Historicamente, estamos próximos da eclosão da nouvelle vague, momento de renovação estética e temática do cinema, não somente o francês, já que espalhou-se pelo mundo como uma onda contagiante de vanguarda. E Moreau estava destinada a ser um de seus rostos principais. Ela fez uma pequena participação em Os Incompreendidos (1959), como uma transeunte que passeia com seu cãozinho. Logo depois, foi consagrada com o prêmio de Melhor Atriz no Festival de Cannes por Duas Almas em Suplício (1960), do britânico Peter Brook. A ascensão seguiu no ritmo da contribuição com cineastas notáveis. Em 1961, contracenou com Marcello Mastroianni em A Noite, segunda parte da emblemática Trilogia da Incomunicabilidade do italiano Michelangelo Antonioni, na qual vive uma esposa em crise por conta do relacionamento moribundo. O cinema definitivamente se rendia ao seu talento maiúsculo.

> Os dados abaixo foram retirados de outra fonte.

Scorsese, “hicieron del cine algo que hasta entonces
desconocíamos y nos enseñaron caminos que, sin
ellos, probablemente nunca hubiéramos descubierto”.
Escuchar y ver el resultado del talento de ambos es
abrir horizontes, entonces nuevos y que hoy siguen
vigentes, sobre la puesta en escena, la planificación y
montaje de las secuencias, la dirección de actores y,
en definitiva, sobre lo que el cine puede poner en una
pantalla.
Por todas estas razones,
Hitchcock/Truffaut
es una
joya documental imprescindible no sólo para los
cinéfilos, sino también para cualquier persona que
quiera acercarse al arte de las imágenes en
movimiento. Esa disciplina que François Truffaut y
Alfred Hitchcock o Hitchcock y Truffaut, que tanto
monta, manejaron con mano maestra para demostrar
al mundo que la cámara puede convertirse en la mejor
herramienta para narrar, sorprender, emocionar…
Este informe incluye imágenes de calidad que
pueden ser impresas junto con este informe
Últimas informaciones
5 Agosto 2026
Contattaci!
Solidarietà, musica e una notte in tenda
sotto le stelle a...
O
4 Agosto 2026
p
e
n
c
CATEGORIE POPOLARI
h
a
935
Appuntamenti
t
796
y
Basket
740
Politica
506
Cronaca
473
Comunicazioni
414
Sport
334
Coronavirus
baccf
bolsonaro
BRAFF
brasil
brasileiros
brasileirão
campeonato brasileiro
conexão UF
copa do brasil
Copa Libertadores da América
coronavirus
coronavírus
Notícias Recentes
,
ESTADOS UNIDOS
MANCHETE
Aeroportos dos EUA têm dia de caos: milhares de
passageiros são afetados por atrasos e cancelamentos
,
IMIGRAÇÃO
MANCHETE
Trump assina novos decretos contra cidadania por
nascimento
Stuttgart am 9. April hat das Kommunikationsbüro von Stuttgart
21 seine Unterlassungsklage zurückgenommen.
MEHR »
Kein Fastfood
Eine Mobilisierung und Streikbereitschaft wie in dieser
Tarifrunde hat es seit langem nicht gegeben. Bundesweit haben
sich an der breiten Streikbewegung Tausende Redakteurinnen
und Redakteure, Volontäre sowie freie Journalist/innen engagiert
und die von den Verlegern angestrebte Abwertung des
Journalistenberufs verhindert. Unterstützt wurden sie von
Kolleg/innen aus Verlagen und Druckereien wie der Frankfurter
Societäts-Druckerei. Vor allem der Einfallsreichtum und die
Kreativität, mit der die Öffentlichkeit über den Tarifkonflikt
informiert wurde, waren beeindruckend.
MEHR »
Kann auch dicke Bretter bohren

Moreau já era uma personalidade de renome internacional quando voltou a trabalhar com François Truffaut, concebendo um papel que muitos consideram o seu melhor, entre tantos excepcionais. Em Jules e Jim: Uma Mulher para Dois (1962), ela novamente dá vida a uma mulher de espírito livre, que vive seus amores ao sabor da chama que os mantém acesos, sem importar-se demasiadamente com os ditames da sociedade. Numa das cenas mais icônicas do longa-metragem, a atriz mostra seu talento patente de cantora. Em meio aos homens que a adoram, ela entoa Le Tourbillon de La Vie, música que fala sobre o turbilhão da vida que pode unir e separar corações com a mesma intensidade. A partir daí, continuou explorando cinematografias e línguas distintas, expandindo a mítica em torno de si.  Foi dirigida por Joseph Losey (Eva, 1962), Orson Welles (O Processo, 1962), Jacques Demy (A Baía dos Anjos, 1963), Marcel Ophüls (Banana Peel, 1963), John Frankenheimer (O Trem, 1964), Luis Buñuel (Diário de uma Camareira, 1964), entre tantos. Em 1967, venceu o BAFTA de Melhor Atriz Estrangeira por Viva Maria! (1965), filme de Lous Malle no qual atuou ao lado de Brigitte Bardot. Os anos 60 foram realmente dela, sem alguém, minimamente, para lhe fazer frente.

Já na década de 70, desembarcou no Brasil para atuar sob a direção de Cacá Diegues, então um dos remanescentes do Cinema Novo – movimento tão influenciado pela nouvelle vague –, em Joana Francesa (1973). Ela interpreta a dona de um prostíbulo paulistano que resolve aceitar a proposta de um cliente alagoano para morar no seu engenho de açúcar e assumir, num âmbito amplo, a chefia de uma casa/família marcada por inúmeras tensões. Curiosamente, na produção brasileira, Moreau foi dublada por Fernanda Montenegro, outra gigante. Continuou, agora no patamar de diva, plenamente na ativa nos anos 80, 90 e 2000, emprestando sua aura de lenda, sobretudo, a produções europeias. Além de atriz e cantora, foi cineasta. Dirigiu três filmes: Lumière (1976), L’adolescente (1979) e Lilian Gish (1983), documentário sobre uma precursora, assim como ela.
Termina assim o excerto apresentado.